=== Challenges ===
1 - Using the EGALE submission on the B.C. Human Rights Code, explain what led EGALE to offer its comments and which issues those comments address.
2 - In the EGALE submission, which Supreme Court of Canada case dealt with the ability of gays and lesbians to obtain equal funeral leave?
3 - Resume the EGALE submission on the B.C. Human Rights Code, picking up after its last sentence.

Protection of Transgendered People from Discrimination
Analogous and Multiple Grounds of Discrimination
Discrimination against those Associated with a Protected Group/Perceived grounds


EGALE applauds the initiative taken by the B.C. Human Rights Commission to improve the application of the B.C. Human Rights Code in a number of areas. We are pleased to provide substantive comments on a number of particular issues raised by the Commission concerning proposed amendments, particularly with respect to the treatment of gender identity, with respect to multiple and analogous grounds of discrimination, and with respect to perceived and associated grounds of discrimination.



EGALE (Equality for Gays and Lesbians Everywhere) is a national organization committed to advancing equality and justice for lesbians, gays and bisexuals. We have members in every province and territory of Canada, including two Board members in British Columbia. EGALE has intervened before the Supreme Court of Canada in the cases of Egan v. Canada, dealing with equal old age security benefits for same-sex couples, and Mossop v. Canada, concerning the ability of gays and lesbians to obtain equal funeral leave. EGALE is also intervening before the Ontario Court of Appeal in CUPE & Rosenberg v. Canada, which deals with changes to the Income Tax Act to extend equal pension benefits to same-sex couples, and has recently been granted intervenor status before the Supreme Court of Canada in Vriend v. Alberta, a case which addresses the obligation of the Alberta government to add “sexual orientation” to its human rights legislation as a prohibited ground of discrimination. In addition, EGALE members have testified as witnesses before Canadian Human Rights Tribunals.


EGALE has also been active politically in lobbying for changes to ensure the equal treatment of gays and lesbians in Canadian laws.

EGALE has met with members from every federal political party and was active in securing amendments to the Canadian Human Rights Act to add “sexual orientation” as a prohibited ground of discrimination. In British Columbia, EGALE supported the government’s recent initiative to include same-sex couples in the definition of spouse in the Family Relations Act. EGALE is a member of the International Lesbian and Gay Association and has sent representatives to the United Nations World Conference on Human Rights in Vienna, the United Nations World Conference on Women in Beijing and the International Year of the Family Conference in Montreal.

=== Entries shown ===
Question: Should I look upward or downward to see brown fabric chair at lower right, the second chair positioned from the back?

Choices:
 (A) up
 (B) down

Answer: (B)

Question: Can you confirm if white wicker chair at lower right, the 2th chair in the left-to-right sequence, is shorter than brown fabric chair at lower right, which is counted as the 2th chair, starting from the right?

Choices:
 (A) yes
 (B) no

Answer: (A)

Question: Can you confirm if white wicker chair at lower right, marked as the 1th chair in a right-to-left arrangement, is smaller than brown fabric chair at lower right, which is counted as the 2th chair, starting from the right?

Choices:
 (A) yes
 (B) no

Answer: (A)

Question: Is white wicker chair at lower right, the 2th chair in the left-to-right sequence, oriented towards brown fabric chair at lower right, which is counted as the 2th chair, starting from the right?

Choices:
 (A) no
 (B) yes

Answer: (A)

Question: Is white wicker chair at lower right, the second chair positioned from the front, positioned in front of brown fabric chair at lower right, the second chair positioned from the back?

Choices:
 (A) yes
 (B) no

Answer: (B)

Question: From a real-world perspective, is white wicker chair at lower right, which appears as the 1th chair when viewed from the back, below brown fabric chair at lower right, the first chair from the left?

=== Answers for the exercise ===
1 - EGALE is responding to the B.C. Human Rights Commission's initiative to improve the application of the B.C. Human Rights Code, which raised particular issues about proposed amendments. Its comments address the treatment of gender identity, multiple and analogous grounds of discrimination, and perceived and associated grounds of discrimination.

2 - Mossop v. Canada.

3 -
Protection of Transgendered People from Discrimination


Although EGALE has members who are transgendered, we do not purport to represent or speak on behalf of the transgendered community. We do, however, have a commitment to working in coalition with other equality communities to redress discrimination, and we strongly believe that no-one should have to endure unjust discrimination which limits their ability to participate fully in Canadian society. We therefore offer our unequivocal support to amending the B.C. Human Rights Code to protect transgendered people from discrimination. Our support draws on the following principles:

It is necessary in our society that protection be available to all persons facing discrimination;

There is ample evidence from transgendered persons that discrimination on the basis of gender identity occurs;

Adequate protection from such discrimination is simply not available using existing grounds in the B.C. Human Rights Code; and
The transgendered communities have the basic right to define for themselves the terms and the language used in the Code to protect transgendered people from discrimination.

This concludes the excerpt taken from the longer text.